Raw data:
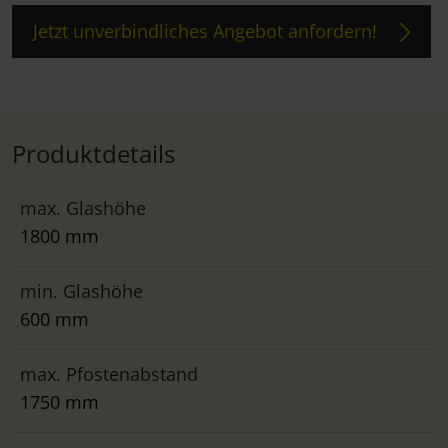
Jetzt unverbindliches Angebot anfordern!
Produktdetails
max. Glashöhe
1800 mm
min. Glashöhe
600 mm
max. Pfostenabstand
1750 mm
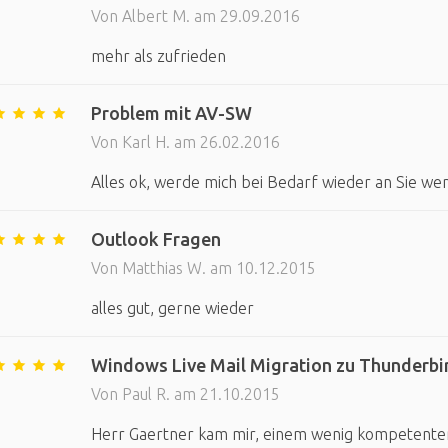
Von Albert M. am 29.09.2016
mehr als zufrieden
Problem mit AV-SW
Von Karl H. am 26.02.2016
Alles ok, werde mich bei Bedarf wieder an Sie we
Outlook Fragen
Von Matthias W. am 10.12.2015
alles gut, gerne wieder
Windows Live Mail Migration zu Thunderbi
Von Paul R. am 21.10.2015
Herr Gaertner kam mir, einem wenig kompetenten 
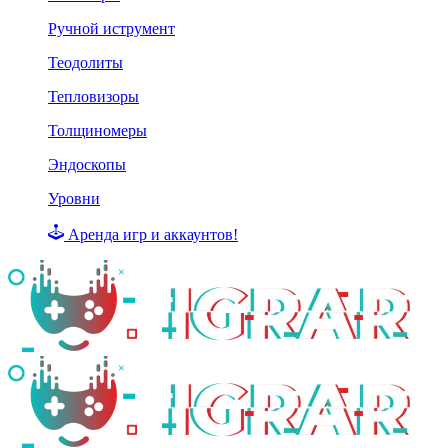
Ручной иструмент
Теодолиты
Тепловизоры
Толщиномеры
Эндоскопы
Уровни
Аренда игр и аккаунтов!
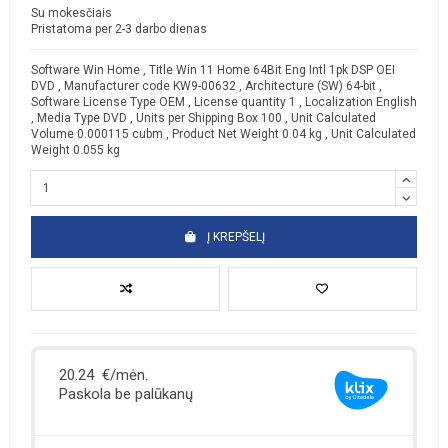
Su mokesčiais
Pristatoma per 2-3 darbo dienas
Software Win Home , Title Win 11 Home 64Bit Eng Intl 1pk DSP OEI
DVD , Manufacturer code KW9-00632 , Architecture (SW) 64-bit ,
Software License Type OEM , License quantity 1 , Localization English
, Media Type DVD , Units per Shipping Box 100 , Unit Calculated
Volume 0.000115 cubm , Product Net Weight 0.04 kg , Unit Calculated
Weight 0.055 kg
Į KREPŠELĮ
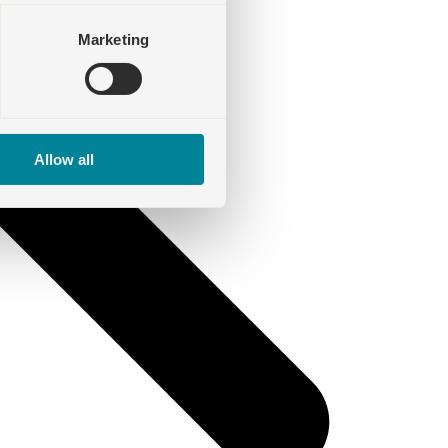
Marketing
Allow all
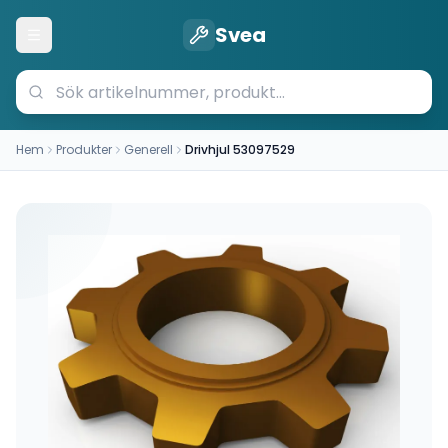
Svea
Öppna meny
Hem
Produkter
Generell
Drivhjul 53097529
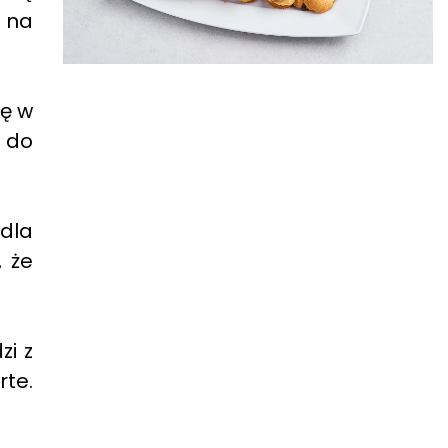
e na
ię w
e do
 dla
 że
zi z
te.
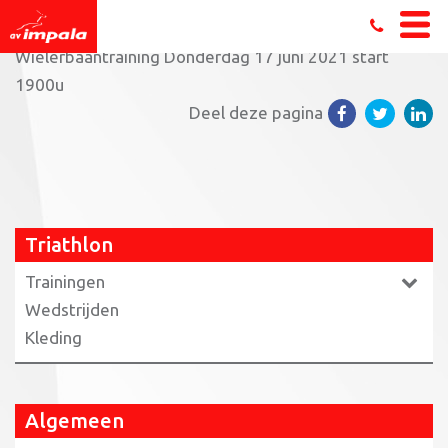
Home
»
Triathlon
»
Trainingen triathlon
»
Senioren
»
Wielerbaantraining Donderdag 17 juni 2021 start
1900u
Deel deze pagina
Triathlon
Trainingen
Wedstrijden
Kleding
Algemeen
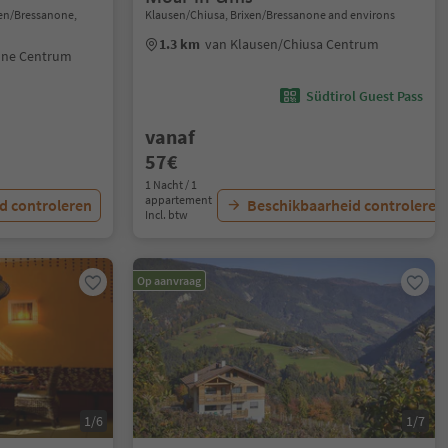
xen/Bressanone,
Klausen/Chiusa, Brixen/Bressanone and environs
1.3 km
van Klausen/Chiusa Centrum
one Centrum
Südtirol Guest Pass
vanaf
57€
1 Nacht / 1
appartement
d controleren
Beschikbaarheid controleren
Incl. btw
Op aanvraag
1/6
1/7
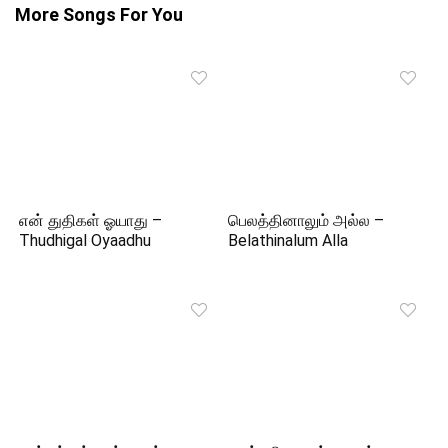
More Songs For You
என் துதிகள் ஓயாது –
பெலத்தினாலும் அல்ல –
Thudhigal Oyaadhu
Belathinalum Alla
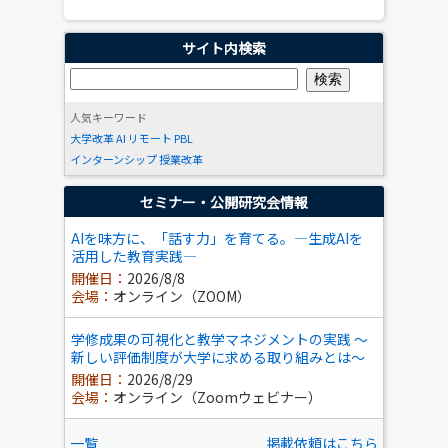
サイト内検索
人気キーワード
大学改革
AI
リモート
PBL
インターンシップ
授業改革
セミナー・公開研究会情報
AIを味方に、「話す力」を育てる。―生成AIを
活用した教育実践―
開催日：
2026/8/8
会場：
オンライン（ZOOM）
学修成果の可視化と教学マネジメントの実践 ～
新しい評価制度が大学に求める取り組みとは～
開催日：
2026/8/29
会場：
オンライン（Zoomウェビナー）
一覧
掲載依頼はこちら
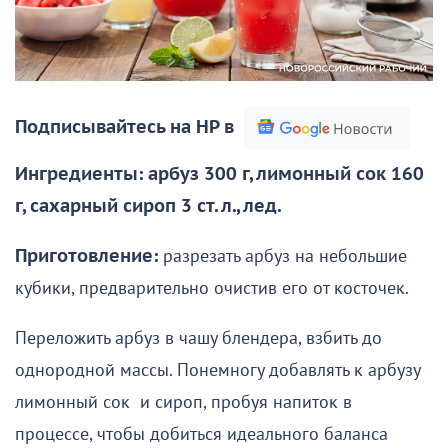
Подписывайтесь на НР в
Ингредиенты: арбуз 300 г, лимонный сок 160
г, сахарный сироп 3 ст. л., лед.
Приготовление:
разрезать арбуз на небольшие
кубики, предварительно очистив его от косточек.
Переложить арбуз в чашу блендера, взбить до
однородной массы. Понемногу добавлять к арбузу
лимонный сок и сироп, пробуя напиток в
процессе, чтобы добиться идеального баланса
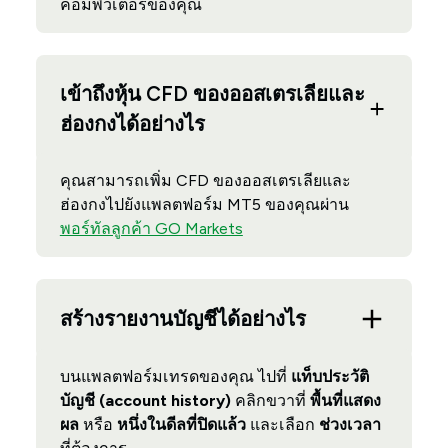
คอมพิวเตอร์ของคุณ
เข้าถึงหุ้น CFD ของออสเตรเลียและ
ฮ่องกงได้อย่างไร
คุณสามารถเพิ่ม CFD ของออสเตรเลียและ
ฮ่องกงไปยังแพลตฟอร์ม MT5 ของคุณผ่าน
พอร์ทัลลูกค้า GO Markets
สร้างรายงานบัญชีได้อย่างไร
บนแพลตฟอร์มเทรดของคุณ ไปที่
แท็บประวัติ
บัญชี (account history)
คลิกขวาที่
พื้นที่แสดง
ผล
หรือ
หนึ่งในดีลที่ปิดแล้ว
และเลือก
ช่วงเวลา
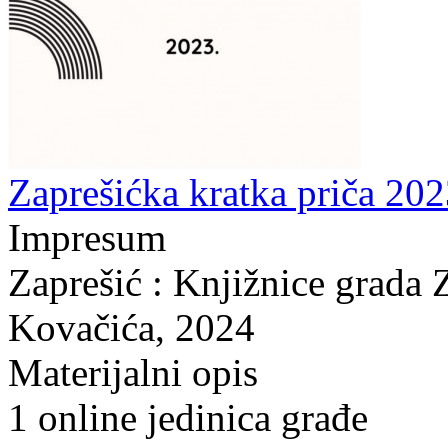
Zaprešićka kratka priča 202
Impresum
Zaprešić : Knjižnice grada 
Kovačića, 2024
Materijalni opis
1 online jedinica građe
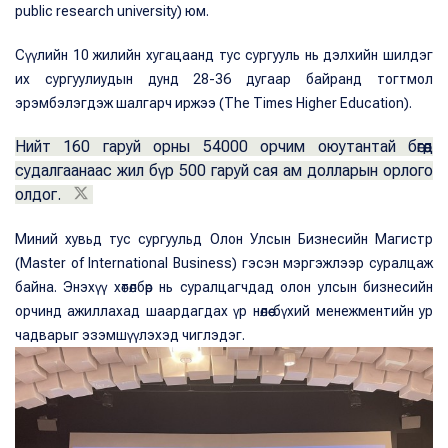
public research university) юм.
Сүүлийн 10 жилийн хугацаанд тус сургууль нь дэлхийн шилдэг
их сургуулиудын дунд 28-36 дугаар байранд тогтмол
эрэмбэлэгдэж шалгарч иржээ (The Times Higher Education).
Нийт 160 гаруй орны 54000 орчим оюутантай бөгөөд
судалгаанаас жил бүр 500 гаруй сая ам долларын орлого
олдог.
Миний хувьд тус сургуульд Олон Улсын Бизнесийн Магистр
(Master of International Business) гэсэн мэргэжлээр суралцаж
байна. Энэхүү хөтөлбөр нь суралцагчдад олон улсын бизнесийн
орчинд ажиллахад шаардагдах үр нөлөө бүхий менежментийн ур
чадварыг эзэмшүүлэхэд чиглэдэг.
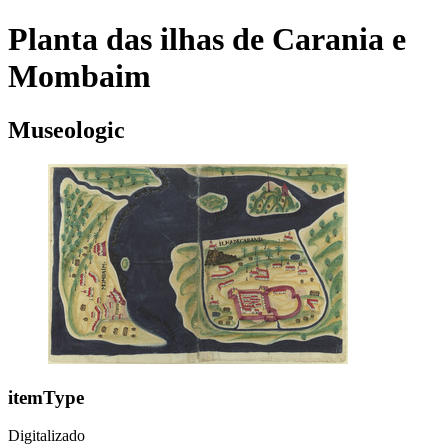
Planta das ilhas de Carania e
Mombaim
Museologic
itemType
Digitalizado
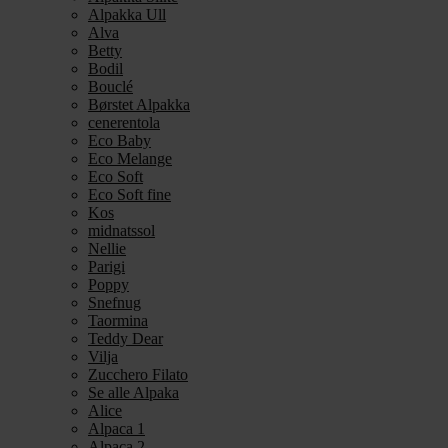
Alpakka Ull
Alva
Betty
Bodil
Bouclé
Børstet Alpakka
cenerentola
Eco Baby
Eco Melange
Eco Soft
Eco Soft fine
Kos
midnatssol
Nellie
Parigi
Poppy
Snefnug
Taormina
Teddy Dear
Vilja
Zucchero Filato
Se alle Alpaka
Alice
Alpaca 1
Alpaca 2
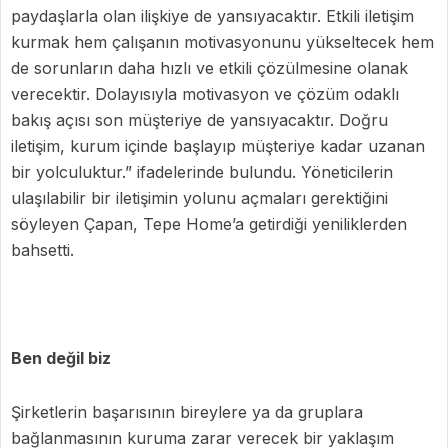
paydaşlarla olan ilişkiye de yansıyacaktır. Etkili iletişim
kurmak hem çalışanın motivasyonunu yükseltecek hem
de sorunların daha hızlı ve etkili çözülmesine olanak
verecektir. Dolayısıyla motivasyon ve çözüm odaklı
bakış açısı son müşteriye de yansıyacaktır. Doğru
iletişim, kurum içinde başlayıp müşteriye kadar uzanan
bir yolculuktur.” ifadelerinde bulundu. Yöneticilerin
ulaşılabilir bir iletişimin yolunu açmaları gerektiğini
söyleyen Çapan, Tepe Home’a getirdiği yeniliklerden
bahsetti.
Ben değil biz
Şirketlerin başarısının bireylere ya da gruplara
bağlanmasının kuruma zarar verecek bir yaklaşım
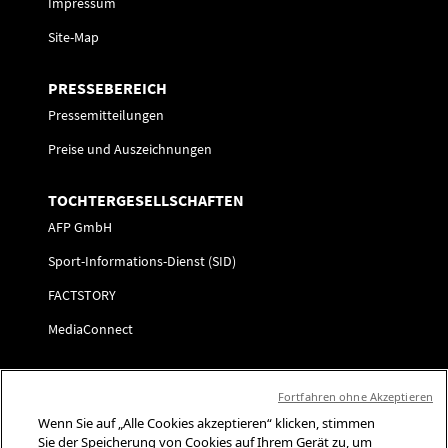
Impressum
Site-Map
PRESSEBEREICH
Pressemitteilungen
Preise und Auszeichnungen
TOCHTERGESELLSCHAFTEN
AFP GmbH
Sport-Informations-Dienst (SID)
FACTSTORY
MediaConnect
KARRIERE
Fortfahren ohne Akzeptieren
Initiativbewerbung
Wenn Sie auf „Alle Cookies akzeptieren“ klicken, stimmen
Sie der Speicherung von Cookies auf Ihrem Gerät zu, um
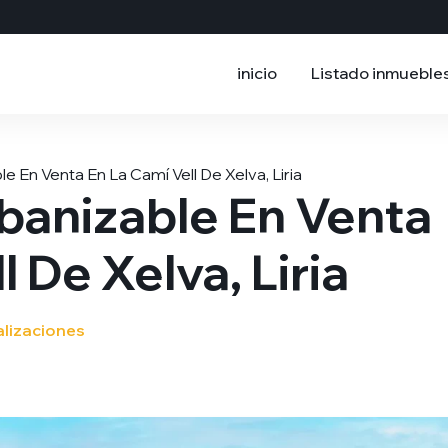
inicio
Listado inmueble
e En Venta En La Camí Vell De Xelva, Liria
banizable En Venta
l De Xelva, Liria
alizaciones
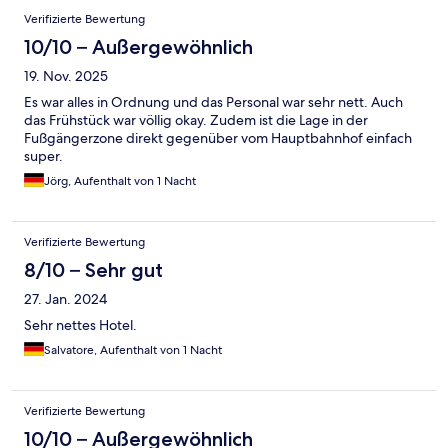
Verifizierte Bewertung
10/10 – Außergewöhnlich
19. Nov. 2025
Es war alles in Ordnung und das Personal war sehr nett. Auch
das Frühstück war völlig okay. Zudem ist die Lage in der
Fußgängerzone direkt gegenüber vom Hauptbahnhof einfach
super.
Jörg, Aufenthalt von 1 Nacht
Verifizierte Bewertung
8/10 – Sehr gut
27. Jan. 2024
Sehr nettes Hotel.
Salvatore, Aufenthalt von 1 Nacht
Verifizierte Bewertung
10/10 – Außergewöhnlich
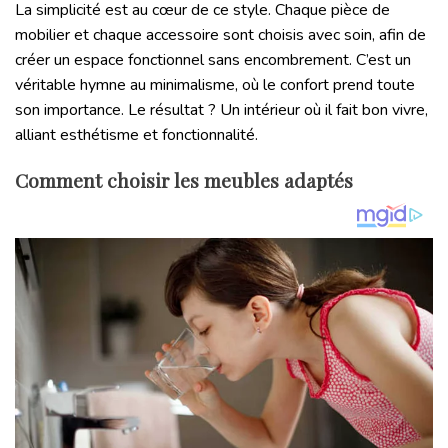
La simplicité est au cœur de ce style. Chaque pièce de
mobilier et chaque accessoire sont choisis avec soin, afin de
créer un espace fonctionnel sans encombrement. C’est un
véritable hymne au minimalisme, où le confort prend toute
son importance. Le résultat ? Un intérieur où il fait bon vivre,
alliant esthétisme et fonctionnalité.
Comment choisir les meubles adaptés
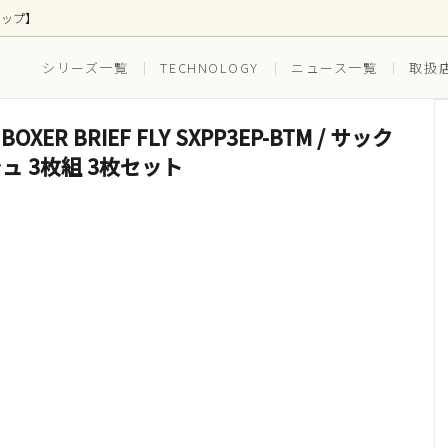
ョップ】
シリーズ一覧
TECHNOLOGY
ニュース一覧
取扱
BOXER BRIEF FLY SXPP3EP-BTM / サック
ス
ズ別
ボトムス
EVERYDAY(普段穿き)
 3枚組 3枚セット
(ゴルフ)
RUNNING（ランニング）
ツ(インナー一体型)
水着(水陸両用)
セット ボクサーブリーフ
3枚組セット ボクサーブリー
スイム_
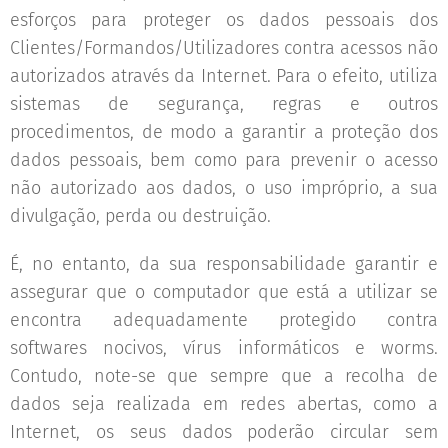
esforços para proteger os dados pessoais dos
Clientes/Formandos/Utilizadores contra acessos não
autorizados através da Internet. Para o efeito, utiliza
sistemas de segurança, regras e outros
procedimentos, de modo a garantir a proteção dos
dados pessoais, bem como para prevenir o acesso
não autorizado aos dados, o uso impróprio, a sua
divulgação, perda ou destruição.
É, no entanto, da sua responsabilidade garantir e
assegurar que o computador que está a utilizar se
encontra adequadamente protegido contra
softwares nocivos, vírus informáticos e worms.
Contudo, note-se que sempre que a recolha de
dados seja realizada em redes abertas, como a
Internet, os seus dados poderão circular sem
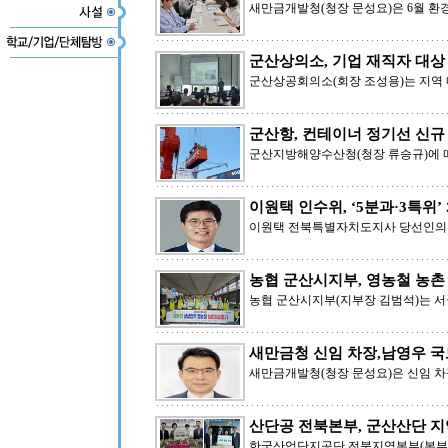
새만금개발청(청장 문성요)은 6월 환
군산상의소, 기업 재직자 대상 
군산상공회의소(회장 조성용)는 지역 
군산항, 컨테이너 정기선 신규
군산지방해양수산청(청장 류승규)에 
이원택 인수위, ‘5분과·3특위’
이원택 전북특별자치도지사 당선인의
농협 군산시지부, 영농철 농촌
농협 군산시지부(지부장 김범석)는 서
새만금청 신임 차장,남영우 
새만금개발청(청장 문성요)은 신임 
산단공 전북본부, 군산산단 
한국산업단지공단 전북지역본부(본부장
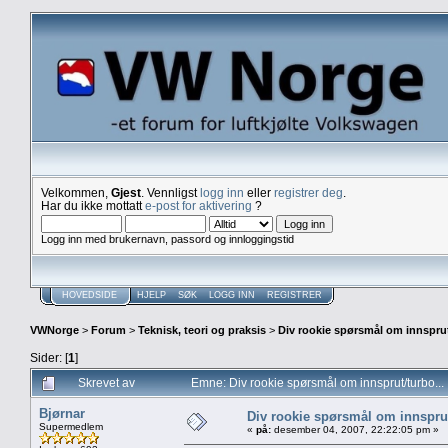
Velkommen,
Gjest
. Vennligst
logg inn
eller
registrer deg
.
Har du ikke mottatt
e-post for aktivering
?
Logg inn med brukernavn, passord og innloggingstid
HOVEDSIDE
HJELP
SØK
LOGG INN
REGISTRER
VWNorge
>
Forum
>
Teknisk, teori og praksis
>
Div rookie spørsmål om innsprut
Sider: [
1
]
Skrevet av
Emne: Div rookie spørsmål om innsprut/turbo...
Bjørnar
Div rookie spørsmål om innsprut
Supermedlem
«
på:
desember 04, 2007, 22:22:05 pm »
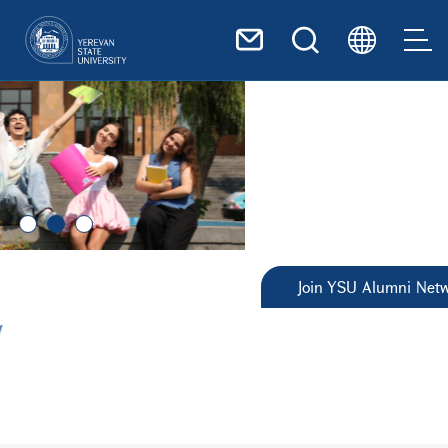
Skip to main content
Join YSU Alumni Network
Upcoming Events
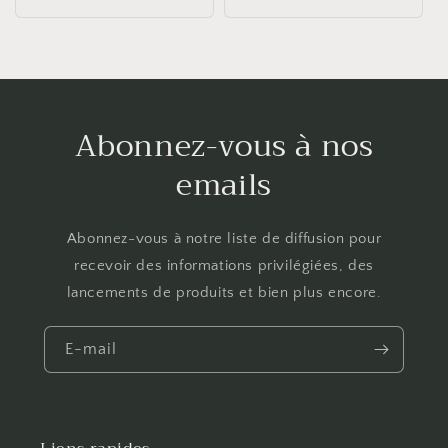
habituel
Abonnez-vous à nos
emails
Abonnez-vous à notre liste de diffusion pour
recevoir des informations privilégiées, des
lancements de produits et bien plus encore.
E-mail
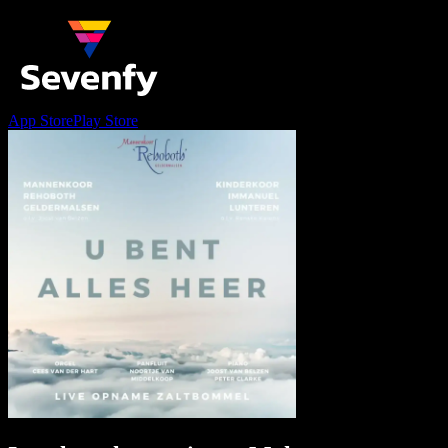
App Store
Play Store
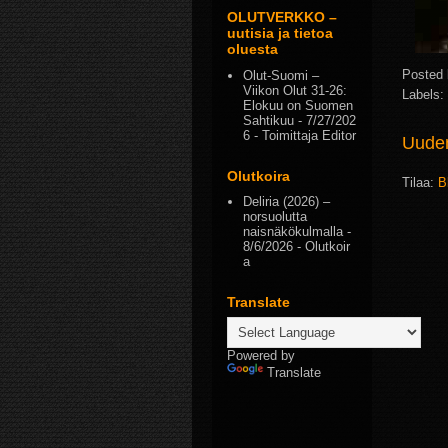
OLUTVERKKO –
uutisia ja tietoa
oluesta
Posted
Olut-Suomi –
Viikon Olut 31-26:
Labels:
Elokuu on Suomen
Sahtikuu
- 7/27/202
6
- Toimittaja Editor
Uudem
Olutkoira
Tilaa:
B
Deliria (2026) –
norsuolutta
naisnäkökulmalla
-
8/6/2026
- Olutkoir
a
Translate
Powered by
Translate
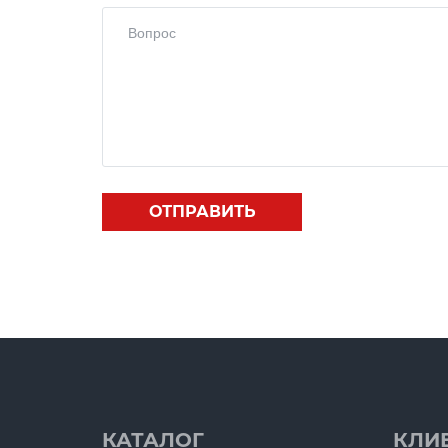
КАТАЛОГ
КЛИ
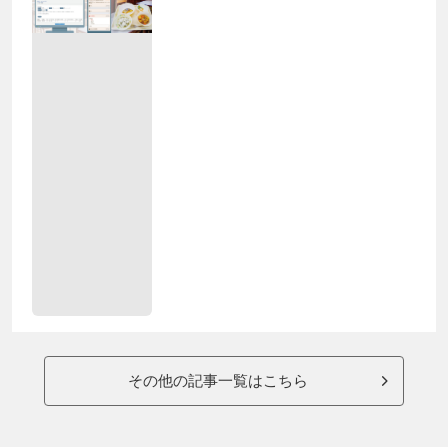
その他の記事一覧はこちら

Job item:
The lines holding the word "controleren" are the answer. Find them in the entries and copy them.

Your solution:
d controleren
Beschikbaarheid controleren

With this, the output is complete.